Records shown:
[Start of section]

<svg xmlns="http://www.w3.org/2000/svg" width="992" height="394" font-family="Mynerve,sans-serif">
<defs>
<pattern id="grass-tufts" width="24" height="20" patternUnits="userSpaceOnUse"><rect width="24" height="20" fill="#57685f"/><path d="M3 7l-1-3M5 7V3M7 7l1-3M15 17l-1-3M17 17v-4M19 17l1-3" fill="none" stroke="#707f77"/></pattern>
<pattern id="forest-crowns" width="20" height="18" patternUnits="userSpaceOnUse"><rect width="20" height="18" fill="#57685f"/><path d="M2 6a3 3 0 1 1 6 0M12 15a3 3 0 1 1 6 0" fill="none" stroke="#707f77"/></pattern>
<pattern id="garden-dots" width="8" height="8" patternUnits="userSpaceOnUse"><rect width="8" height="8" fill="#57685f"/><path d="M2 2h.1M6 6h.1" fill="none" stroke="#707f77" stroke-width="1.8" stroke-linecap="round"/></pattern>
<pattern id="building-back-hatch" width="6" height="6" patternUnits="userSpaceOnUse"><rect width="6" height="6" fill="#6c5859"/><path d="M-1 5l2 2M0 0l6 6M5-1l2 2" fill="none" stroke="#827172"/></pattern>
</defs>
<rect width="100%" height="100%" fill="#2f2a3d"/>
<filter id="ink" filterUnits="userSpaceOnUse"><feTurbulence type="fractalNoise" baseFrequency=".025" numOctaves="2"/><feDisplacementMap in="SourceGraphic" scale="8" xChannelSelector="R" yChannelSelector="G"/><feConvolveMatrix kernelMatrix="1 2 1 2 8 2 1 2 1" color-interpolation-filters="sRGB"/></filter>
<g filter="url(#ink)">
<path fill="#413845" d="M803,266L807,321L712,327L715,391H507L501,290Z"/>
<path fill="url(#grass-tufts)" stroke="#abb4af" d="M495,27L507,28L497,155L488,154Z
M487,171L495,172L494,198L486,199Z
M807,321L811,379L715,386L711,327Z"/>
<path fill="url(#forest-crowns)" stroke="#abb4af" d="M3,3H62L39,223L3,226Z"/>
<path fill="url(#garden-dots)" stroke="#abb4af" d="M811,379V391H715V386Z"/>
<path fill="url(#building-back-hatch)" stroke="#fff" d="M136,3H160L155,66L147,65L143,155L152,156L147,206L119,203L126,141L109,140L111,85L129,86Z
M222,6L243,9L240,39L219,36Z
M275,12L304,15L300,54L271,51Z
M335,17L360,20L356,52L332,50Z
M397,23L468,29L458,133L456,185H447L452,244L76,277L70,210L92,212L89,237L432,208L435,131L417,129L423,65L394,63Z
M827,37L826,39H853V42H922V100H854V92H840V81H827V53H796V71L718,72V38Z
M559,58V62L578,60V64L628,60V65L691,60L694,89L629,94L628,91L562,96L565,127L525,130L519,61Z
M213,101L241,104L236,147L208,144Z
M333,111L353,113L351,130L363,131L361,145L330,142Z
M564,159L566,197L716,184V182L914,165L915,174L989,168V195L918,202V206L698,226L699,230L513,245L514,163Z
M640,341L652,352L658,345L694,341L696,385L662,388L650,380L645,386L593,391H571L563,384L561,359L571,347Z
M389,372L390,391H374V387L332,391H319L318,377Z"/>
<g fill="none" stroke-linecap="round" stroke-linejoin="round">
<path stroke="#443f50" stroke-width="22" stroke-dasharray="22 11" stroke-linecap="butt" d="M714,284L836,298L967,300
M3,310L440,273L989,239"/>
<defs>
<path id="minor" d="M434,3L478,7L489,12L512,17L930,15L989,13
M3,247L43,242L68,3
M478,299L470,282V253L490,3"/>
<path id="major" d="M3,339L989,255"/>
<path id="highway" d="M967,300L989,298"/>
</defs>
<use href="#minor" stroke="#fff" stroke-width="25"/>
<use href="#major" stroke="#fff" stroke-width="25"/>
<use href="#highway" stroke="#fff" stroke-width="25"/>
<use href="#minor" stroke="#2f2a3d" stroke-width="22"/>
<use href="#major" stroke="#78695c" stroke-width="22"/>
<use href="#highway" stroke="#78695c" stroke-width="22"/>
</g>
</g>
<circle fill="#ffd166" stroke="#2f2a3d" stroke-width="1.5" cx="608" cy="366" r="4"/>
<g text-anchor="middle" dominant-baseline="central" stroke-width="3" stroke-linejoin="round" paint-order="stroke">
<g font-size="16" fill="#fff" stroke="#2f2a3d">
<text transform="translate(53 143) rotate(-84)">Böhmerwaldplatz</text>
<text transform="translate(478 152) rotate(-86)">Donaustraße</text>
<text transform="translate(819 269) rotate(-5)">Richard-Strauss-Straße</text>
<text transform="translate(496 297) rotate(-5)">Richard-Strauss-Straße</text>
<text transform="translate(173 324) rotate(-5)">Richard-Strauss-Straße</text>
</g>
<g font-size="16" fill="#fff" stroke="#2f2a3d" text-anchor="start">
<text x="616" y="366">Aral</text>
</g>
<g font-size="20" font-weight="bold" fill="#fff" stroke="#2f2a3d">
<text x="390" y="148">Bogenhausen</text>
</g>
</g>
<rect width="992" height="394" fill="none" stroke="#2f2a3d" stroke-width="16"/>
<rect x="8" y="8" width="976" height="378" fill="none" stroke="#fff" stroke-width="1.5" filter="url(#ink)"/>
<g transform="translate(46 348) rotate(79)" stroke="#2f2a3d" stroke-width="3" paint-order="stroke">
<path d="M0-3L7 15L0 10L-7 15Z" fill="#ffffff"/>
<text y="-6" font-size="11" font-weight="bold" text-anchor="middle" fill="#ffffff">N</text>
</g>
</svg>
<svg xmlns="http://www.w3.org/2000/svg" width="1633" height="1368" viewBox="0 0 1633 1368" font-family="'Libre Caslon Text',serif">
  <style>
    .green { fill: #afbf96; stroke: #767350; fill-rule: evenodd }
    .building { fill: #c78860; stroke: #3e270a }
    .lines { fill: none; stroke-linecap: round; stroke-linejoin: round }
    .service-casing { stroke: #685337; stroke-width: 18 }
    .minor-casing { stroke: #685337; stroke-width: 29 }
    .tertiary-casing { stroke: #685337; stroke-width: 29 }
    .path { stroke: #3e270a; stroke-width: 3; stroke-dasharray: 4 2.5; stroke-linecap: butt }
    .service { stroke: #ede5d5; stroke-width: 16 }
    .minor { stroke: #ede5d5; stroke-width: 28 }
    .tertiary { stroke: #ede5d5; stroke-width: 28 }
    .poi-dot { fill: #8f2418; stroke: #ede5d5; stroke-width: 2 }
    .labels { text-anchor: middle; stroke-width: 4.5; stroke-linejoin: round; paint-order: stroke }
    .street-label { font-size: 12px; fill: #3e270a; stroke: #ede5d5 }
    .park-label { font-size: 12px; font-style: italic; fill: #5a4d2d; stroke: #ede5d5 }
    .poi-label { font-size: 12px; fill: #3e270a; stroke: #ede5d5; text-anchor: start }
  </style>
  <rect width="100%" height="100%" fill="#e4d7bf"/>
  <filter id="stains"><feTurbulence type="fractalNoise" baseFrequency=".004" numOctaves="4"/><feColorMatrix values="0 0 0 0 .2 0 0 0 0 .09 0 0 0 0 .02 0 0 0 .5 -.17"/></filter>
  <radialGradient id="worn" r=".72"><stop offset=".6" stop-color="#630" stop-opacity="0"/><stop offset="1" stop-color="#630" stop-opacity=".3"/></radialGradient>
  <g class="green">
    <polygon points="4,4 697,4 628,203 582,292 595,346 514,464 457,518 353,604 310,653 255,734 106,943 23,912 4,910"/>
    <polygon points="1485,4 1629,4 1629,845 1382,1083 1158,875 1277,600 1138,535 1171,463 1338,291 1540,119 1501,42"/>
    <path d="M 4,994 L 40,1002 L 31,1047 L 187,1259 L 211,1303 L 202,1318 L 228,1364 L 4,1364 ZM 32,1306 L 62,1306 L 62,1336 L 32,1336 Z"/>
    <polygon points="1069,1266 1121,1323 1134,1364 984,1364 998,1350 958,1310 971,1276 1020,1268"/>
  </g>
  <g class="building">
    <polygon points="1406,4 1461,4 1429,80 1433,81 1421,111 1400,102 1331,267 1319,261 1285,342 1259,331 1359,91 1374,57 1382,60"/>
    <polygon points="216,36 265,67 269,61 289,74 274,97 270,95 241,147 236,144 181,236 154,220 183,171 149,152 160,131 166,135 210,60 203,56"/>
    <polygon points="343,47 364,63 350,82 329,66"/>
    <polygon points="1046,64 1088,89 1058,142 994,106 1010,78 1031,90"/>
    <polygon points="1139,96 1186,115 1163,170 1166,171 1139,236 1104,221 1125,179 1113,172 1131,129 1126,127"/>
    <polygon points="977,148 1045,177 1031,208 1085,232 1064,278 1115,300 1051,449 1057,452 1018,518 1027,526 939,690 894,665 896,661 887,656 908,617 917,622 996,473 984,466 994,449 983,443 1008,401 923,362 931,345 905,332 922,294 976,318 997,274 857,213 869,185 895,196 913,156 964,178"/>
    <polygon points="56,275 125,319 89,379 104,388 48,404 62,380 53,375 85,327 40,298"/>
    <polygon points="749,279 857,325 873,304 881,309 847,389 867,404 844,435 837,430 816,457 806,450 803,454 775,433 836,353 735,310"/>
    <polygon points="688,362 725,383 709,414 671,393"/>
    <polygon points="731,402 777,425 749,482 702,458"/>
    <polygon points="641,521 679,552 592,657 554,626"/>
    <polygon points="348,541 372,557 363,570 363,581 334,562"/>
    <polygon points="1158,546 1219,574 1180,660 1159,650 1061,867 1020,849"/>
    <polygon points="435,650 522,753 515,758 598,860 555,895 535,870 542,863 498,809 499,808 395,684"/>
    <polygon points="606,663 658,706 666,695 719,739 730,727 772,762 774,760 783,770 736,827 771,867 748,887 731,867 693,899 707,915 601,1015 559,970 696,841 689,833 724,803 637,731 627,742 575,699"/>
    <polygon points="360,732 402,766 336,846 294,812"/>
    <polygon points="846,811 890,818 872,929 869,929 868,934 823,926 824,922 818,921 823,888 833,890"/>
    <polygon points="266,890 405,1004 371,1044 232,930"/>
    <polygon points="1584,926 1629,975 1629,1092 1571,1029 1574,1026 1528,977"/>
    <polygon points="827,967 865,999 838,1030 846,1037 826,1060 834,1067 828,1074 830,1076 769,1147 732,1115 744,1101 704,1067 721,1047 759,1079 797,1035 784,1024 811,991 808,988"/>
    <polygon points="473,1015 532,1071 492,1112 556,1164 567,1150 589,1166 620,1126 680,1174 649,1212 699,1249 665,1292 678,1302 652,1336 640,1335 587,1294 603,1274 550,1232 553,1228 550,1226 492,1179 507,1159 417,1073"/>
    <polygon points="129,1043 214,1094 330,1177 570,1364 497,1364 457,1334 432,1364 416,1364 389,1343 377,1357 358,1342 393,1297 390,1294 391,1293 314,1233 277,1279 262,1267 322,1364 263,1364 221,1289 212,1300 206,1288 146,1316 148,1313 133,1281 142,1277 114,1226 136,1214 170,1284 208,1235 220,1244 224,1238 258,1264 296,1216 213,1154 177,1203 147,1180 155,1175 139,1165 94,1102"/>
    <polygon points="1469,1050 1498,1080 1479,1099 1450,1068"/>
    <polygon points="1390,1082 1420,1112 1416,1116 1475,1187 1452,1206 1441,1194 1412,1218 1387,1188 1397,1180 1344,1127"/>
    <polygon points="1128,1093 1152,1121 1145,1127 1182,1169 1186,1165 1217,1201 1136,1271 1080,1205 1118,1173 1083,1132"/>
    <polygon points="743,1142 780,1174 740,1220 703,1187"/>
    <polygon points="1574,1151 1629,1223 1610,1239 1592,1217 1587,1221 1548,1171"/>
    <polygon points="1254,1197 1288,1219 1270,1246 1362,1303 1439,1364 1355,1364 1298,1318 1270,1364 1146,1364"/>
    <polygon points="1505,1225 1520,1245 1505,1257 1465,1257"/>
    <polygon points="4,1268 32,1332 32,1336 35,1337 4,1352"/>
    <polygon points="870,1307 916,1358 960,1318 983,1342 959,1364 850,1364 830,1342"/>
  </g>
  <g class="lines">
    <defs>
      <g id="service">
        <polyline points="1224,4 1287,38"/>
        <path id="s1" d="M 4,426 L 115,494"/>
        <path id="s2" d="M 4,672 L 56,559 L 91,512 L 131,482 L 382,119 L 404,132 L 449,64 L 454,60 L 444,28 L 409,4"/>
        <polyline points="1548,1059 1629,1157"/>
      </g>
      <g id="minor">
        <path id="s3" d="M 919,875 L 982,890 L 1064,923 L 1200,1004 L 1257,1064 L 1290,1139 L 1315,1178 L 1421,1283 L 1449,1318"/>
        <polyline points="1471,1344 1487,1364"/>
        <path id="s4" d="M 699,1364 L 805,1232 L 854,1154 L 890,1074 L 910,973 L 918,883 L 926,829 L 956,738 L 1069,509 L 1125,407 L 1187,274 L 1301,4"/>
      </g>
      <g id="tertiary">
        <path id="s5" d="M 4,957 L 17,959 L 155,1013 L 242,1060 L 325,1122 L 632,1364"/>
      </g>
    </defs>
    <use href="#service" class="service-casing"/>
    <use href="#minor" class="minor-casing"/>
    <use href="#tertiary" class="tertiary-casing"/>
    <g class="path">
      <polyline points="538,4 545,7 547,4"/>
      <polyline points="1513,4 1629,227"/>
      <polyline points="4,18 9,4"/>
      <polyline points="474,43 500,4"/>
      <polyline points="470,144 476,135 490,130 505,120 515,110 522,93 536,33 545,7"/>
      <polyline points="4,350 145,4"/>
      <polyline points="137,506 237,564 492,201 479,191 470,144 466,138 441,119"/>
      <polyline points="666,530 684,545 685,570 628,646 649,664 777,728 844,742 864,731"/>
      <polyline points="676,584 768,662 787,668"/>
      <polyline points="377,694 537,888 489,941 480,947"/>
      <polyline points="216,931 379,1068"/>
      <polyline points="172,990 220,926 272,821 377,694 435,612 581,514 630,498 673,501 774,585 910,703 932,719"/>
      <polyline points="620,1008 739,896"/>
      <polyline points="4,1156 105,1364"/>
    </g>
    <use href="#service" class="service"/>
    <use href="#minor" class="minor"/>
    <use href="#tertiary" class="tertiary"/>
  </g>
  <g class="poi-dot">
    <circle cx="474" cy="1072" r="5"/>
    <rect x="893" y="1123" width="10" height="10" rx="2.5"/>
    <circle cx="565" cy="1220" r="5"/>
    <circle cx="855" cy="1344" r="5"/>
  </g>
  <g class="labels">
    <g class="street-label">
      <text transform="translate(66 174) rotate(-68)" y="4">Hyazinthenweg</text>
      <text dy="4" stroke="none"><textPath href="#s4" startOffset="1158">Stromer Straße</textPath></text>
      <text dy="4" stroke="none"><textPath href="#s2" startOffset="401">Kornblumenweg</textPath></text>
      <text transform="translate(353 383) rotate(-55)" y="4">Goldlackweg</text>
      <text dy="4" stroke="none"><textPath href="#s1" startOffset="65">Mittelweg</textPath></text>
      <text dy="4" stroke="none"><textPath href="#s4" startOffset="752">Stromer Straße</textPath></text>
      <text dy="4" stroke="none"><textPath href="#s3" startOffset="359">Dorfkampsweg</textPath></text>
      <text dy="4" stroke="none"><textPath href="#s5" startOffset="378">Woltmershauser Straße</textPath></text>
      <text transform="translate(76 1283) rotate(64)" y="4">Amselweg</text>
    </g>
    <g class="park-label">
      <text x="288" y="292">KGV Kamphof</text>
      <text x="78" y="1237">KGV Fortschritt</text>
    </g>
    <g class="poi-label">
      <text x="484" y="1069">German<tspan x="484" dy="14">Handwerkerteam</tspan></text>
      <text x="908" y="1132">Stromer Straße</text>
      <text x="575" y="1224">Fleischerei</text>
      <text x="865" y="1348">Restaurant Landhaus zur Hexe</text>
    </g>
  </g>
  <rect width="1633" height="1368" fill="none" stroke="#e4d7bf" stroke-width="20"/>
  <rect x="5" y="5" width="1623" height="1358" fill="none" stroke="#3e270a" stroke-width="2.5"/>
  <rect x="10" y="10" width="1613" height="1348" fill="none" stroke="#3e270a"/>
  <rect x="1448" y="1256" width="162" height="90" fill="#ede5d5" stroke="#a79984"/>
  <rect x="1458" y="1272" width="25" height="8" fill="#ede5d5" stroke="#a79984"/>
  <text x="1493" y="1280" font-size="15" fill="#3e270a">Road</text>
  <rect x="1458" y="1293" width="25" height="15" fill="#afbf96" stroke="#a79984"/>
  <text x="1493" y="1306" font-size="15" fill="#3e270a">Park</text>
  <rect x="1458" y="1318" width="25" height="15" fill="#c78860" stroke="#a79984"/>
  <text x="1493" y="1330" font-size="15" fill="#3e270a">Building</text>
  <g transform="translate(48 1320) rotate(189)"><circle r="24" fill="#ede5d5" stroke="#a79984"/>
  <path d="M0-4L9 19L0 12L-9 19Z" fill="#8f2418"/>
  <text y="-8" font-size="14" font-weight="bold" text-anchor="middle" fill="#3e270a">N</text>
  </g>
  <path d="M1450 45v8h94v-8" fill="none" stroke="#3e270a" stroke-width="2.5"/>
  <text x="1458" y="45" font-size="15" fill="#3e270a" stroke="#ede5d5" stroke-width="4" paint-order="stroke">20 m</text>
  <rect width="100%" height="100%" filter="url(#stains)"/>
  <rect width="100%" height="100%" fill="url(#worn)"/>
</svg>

[End of section]

Goal of the exercise:
Where a line in the listing above contains "ffffff", copy that line.

Solution for this exercise:
<path d="M0-3L7 15L0 10L-7 15Z" fill="#ffffff"/>
<text y="-6" font-size="11" font-weight="bold" text-anchor="middle" fill="#ffffff">N</text>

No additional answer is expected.